Die Antragstellerin beantragt,

den Beschluss des Verwaltungsgerichts München vom 9. Juli 2002 zu ändern und die aufschiebende Wirkung des Widerspruchs gegen die Baugenehmigung der Stadt N****** a.d. D**** vom 22. Mai 2002 anzuordnen.

Der Beigeladene beantragt,

die Beschwerde zu verwerfen;

hilfsweise: sie zurückzuweisen.

Für die Beschwerde sei das Rechtsschutzbedürfnis entfallen, weil das Vorhaben zwischenzeitlich weitgehend verwirklicht sei. Jedenfalls sei die Beschwerde aus den zutreffenden Erwägungen des Verwaltungsgerichts unbegründet.

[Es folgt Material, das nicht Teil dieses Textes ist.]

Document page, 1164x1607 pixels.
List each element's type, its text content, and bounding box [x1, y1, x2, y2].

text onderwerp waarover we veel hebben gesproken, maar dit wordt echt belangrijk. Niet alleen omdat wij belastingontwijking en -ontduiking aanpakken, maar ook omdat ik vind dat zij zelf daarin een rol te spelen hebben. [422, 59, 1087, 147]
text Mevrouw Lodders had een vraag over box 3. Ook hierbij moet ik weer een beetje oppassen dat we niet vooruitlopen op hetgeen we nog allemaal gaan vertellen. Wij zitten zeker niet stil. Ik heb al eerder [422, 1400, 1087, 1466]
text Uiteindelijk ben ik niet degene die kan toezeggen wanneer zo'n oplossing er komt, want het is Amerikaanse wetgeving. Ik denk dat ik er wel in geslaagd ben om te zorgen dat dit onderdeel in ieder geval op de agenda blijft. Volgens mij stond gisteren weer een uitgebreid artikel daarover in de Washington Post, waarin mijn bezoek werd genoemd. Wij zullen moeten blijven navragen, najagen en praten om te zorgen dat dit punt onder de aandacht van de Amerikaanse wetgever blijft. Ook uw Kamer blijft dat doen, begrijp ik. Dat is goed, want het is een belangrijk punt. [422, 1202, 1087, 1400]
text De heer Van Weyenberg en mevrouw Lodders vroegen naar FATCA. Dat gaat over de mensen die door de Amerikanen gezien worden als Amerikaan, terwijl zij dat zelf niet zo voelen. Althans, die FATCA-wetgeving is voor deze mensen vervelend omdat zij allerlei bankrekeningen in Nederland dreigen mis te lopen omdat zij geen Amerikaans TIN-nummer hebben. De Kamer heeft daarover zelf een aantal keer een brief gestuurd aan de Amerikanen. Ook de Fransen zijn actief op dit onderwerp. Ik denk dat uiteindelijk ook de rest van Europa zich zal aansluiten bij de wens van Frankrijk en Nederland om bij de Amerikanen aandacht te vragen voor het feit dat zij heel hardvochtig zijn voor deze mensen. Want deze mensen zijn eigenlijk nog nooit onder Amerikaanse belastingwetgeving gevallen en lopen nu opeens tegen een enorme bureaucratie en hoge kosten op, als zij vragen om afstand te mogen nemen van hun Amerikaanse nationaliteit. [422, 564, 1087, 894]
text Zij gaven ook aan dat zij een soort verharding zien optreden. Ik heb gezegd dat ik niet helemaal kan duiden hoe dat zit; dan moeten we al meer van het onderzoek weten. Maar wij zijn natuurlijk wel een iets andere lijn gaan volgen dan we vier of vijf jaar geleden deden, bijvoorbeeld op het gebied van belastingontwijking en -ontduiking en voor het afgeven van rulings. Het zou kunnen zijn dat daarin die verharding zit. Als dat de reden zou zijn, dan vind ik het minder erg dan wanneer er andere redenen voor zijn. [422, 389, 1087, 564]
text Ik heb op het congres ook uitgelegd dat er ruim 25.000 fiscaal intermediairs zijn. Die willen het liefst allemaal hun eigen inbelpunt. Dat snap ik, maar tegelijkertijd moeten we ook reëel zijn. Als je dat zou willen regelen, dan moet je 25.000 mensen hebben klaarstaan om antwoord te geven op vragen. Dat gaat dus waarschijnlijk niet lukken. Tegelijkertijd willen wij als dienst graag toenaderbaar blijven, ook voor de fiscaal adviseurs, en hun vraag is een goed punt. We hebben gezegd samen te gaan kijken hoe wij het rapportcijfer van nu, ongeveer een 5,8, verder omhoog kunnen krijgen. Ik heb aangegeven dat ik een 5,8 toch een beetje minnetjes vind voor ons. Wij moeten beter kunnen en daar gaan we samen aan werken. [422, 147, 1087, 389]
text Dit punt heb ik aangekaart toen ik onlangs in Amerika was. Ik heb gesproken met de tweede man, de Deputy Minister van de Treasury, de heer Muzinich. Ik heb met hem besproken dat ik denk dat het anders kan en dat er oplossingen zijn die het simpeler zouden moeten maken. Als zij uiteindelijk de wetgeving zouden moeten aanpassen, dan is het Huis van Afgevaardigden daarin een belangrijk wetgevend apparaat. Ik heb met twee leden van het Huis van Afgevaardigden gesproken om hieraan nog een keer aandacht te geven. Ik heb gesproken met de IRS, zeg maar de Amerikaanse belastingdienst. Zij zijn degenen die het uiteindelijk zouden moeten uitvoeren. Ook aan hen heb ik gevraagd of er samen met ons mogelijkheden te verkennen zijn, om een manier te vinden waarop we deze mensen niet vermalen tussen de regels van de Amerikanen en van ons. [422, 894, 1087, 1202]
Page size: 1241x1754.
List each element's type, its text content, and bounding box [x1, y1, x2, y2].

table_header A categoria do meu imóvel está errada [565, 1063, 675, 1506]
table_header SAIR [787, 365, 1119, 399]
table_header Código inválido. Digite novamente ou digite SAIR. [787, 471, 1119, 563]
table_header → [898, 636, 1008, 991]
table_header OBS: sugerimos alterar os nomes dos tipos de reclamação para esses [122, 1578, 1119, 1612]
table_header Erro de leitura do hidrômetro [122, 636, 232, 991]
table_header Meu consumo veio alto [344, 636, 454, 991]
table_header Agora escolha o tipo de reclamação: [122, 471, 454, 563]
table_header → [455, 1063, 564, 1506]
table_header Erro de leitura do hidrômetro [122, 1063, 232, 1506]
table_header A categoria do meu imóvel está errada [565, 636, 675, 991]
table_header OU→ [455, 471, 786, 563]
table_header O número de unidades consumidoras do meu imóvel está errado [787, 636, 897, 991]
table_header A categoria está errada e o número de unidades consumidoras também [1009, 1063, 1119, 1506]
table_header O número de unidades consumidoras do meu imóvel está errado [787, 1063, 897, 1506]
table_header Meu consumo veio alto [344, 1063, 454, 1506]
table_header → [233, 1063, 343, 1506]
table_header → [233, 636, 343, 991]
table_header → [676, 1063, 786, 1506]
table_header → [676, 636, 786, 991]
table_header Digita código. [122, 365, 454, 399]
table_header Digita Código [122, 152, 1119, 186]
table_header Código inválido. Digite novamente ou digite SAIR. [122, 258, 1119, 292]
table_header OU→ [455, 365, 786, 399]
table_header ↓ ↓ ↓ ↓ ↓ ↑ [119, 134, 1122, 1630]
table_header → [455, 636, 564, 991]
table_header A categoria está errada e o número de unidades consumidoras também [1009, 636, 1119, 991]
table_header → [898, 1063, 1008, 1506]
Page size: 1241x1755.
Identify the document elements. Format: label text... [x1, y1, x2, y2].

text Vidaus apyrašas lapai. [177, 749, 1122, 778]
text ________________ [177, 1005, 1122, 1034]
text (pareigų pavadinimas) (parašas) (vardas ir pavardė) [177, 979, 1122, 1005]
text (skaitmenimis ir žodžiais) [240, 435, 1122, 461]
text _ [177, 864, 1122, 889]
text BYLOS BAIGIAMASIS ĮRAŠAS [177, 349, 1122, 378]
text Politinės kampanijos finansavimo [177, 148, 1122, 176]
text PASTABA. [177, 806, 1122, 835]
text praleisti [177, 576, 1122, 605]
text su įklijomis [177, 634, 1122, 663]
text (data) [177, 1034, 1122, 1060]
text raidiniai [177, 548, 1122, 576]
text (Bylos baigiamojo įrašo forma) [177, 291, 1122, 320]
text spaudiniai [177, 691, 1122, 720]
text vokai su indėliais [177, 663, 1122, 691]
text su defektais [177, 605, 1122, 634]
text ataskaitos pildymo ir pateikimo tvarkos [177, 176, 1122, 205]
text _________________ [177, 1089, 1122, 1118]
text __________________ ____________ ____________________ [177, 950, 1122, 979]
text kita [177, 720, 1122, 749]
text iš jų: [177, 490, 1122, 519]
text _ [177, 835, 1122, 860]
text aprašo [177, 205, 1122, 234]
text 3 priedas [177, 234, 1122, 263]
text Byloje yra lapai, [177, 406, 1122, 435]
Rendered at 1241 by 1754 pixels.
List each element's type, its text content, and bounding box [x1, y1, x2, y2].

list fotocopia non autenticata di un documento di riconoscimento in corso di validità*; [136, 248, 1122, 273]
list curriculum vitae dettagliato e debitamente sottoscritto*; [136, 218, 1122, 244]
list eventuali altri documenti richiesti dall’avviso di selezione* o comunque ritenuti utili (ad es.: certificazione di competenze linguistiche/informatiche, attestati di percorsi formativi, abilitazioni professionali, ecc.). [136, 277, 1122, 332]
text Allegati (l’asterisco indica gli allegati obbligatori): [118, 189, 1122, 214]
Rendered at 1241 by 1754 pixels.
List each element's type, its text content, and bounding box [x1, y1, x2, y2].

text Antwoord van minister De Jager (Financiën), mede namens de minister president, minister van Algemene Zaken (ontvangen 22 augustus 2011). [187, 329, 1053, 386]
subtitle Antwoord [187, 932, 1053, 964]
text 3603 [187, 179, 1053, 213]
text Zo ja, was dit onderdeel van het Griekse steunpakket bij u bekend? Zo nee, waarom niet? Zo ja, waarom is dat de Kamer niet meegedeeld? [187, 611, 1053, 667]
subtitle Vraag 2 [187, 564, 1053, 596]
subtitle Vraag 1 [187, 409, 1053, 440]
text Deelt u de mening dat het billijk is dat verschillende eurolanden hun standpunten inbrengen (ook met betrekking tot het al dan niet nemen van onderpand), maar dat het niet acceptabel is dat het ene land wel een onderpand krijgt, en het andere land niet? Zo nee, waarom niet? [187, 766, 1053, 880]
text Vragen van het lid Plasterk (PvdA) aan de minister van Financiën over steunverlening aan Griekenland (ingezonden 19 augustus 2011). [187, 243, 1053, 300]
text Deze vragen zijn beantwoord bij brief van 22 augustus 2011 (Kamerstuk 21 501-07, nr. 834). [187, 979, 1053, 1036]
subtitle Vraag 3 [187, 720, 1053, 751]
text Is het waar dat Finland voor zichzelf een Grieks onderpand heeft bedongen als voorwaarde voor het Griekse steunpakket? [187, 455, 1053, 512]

Die Antragstellerin ist der Auffassung, dass die Verwirklichung der Baugenehmigung nicht zum Wegfall des Rechtsschutzbedürfnisses führe, weil der Vollzug rückgängig gemacht werden könne.

Die Antragsgegnerin hat sich im Beschwerdeverfahren nicht geäußert.

II.

Die zulässige Beschwerde ist unbegründet.

Es muss nicht entschieden werden, ob das Rechtsschutzbedürfnis für den Antrag wegen Fertigstellung des Bauvorhabens entfallen ist (vgl. Schoch in Schoch/Schmidt-Aßmann/Pietzner, VwGO, § 80 a RdNr. 67). Die Beschwerde hat jedenfalls deswegen keinen Erfolg, weil die Richtigkeit der Entscheidung durch die Beschwerdegründe nicht in Frage gestellt wird. Die Rügen der Antragstellerin sind teils unzulässig, teils unbegründet.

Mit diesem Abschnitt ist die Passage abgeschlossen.